-Anita, te paso a buscar mañana temprano, ¿ya?
Roberto hablaba con la Anita, su polola, mi amiga, y yo le envidiaba su cara de felicidad. El es mi mejor amigo y a los dos los presenté hace tres años. Como los conozco a los dos, pensé que podían tener alguna onda. Y la tuvieron.
Resulta que esta noche Roberto nuevamente estaba dando la batalla para inculcarle a ella el amor por el deporte. La Anita era de ésas que sólo juega a las cartas, así que acompañar al día siguiente a su pololo a subir el Manquehue era la mejor prueba de lo mucho que lo quería.
-Es tu culpa, Amanda- me dijo Anita esa noche por teléfono- porque me andai presentando a ese maniático deportivo que me hace subir esas montañas, a pleno sol...
No pude contener la risa. Capaz que se apune, pensé.
Ojalá que no, porque yo sabía algo de lo que tramaba Roberto, y además era parte del secreto.
Ese sábado, mi amigo llegó a la casa de Anita, que lo esperaba con su mejor tenida deportiva y obviamente los zapatos mas cómodos, para poder aguantar las dos y hasta quizá tres horas de hazaña hacia arriba. El le había comprado un lindo gorrito naranjo para que no se insolara, se lo puso y partieron.

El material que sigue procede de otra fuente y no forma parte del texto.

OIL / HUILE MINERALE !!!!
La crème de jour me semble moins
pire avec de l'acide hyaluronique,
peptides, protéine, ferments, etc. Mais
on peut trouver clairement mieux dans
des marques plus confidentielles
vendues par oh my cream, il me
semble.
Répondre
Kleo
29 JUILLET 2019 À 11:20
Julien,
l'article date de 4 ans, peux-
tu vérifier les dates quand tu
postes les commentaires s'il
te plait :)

Llegaron en auto hasta los pies del cerro, y de ahí, con el "caregallo" en su esplendor, comenzaron a subir. Solos.
Más tarde Roberto nos contaría que a los diez minutos ella ya se había tragado la primera botella de agua, y apenas escuchaba los mensajes de ánimo que él le daba unos buenos metros más arriba.
Pararon un par de veces en la subida, y Roberto la ayudaba cuando la veía mal. De todas maneras, vaya a saber uno de dónde, la flaquita sacaba fuerzas para vencer la pequeña pero eterna distancia que quedaba hacia la cima. Cuando faltaban quince minutos para llegar, ella le dijo "mi amor, no puedo más" y se sentó en el suelo espantando los mosquitos que querían contarle miles de secretos.

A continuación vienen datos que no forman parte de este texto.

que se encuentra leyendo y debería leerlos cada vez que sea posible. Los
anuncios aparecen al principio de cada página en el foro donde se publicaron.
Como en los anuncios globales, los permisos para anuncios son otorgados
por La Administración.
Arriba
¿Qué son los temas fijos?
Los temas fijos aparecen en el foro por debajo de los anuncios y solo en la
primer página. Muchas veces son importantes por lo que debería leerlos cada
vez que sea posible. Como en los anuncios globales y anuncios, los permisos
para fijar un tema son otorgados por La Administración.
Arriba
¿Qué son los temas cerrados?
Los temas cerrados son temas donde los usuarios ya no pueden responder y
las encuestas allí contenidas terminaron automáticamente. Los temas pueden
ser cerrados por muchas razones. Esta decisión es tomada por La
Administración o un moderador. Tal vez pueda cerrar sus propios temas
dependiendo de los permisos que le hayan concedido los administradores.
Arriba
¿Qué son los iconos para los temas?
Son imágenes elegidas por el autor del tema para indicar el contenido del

-Pero Anita, no queda nada- le dijo Robeeto.
-Es que no puedo, me duelen los músculos, tengo hambre y mucha sed. Estoy chata.
Roberto tuvo que bajar unos metros para encontrarla. "Anita, no camines más, no hace falta. Quería llegar a la cima para decirte esto, pero siento que estás sufriendo, y la verdad, no quiero que sufras cuando te pregunte si te casarías conmigo.
Y ¡guaaa! saca de la caramayola un suave y simplísimo anillo...
y ¡guaaa! entre el cansancio y la emoción, la Anita no dijo nada y se cayó desmayada encima de los mosquitos.
-Hey, cabros, ayúdenme a subirla- nos gritó Roberto, mientras empezamos a bajar de la cima, donde los estábamos esperando hacía media hora con un tremendo picnic para celebrar, todo organizado por el novio.
La llevamos en andas hasta la cima, entre todos, y ahí esperamos que reviviera, ya con el picnic hecho, el anillo en el dedo y Roberto al lado, medio histérico con tanta espera.
Cuando se despertó, la abrazamos como si hubiese metido el gol del triunfo.
Miró a Roberto y le dijo: "Chuta mi amor, ¿y si hubiéramos subido el Everest?"
Sí, era cierto, necesitaba un poco de azúcar.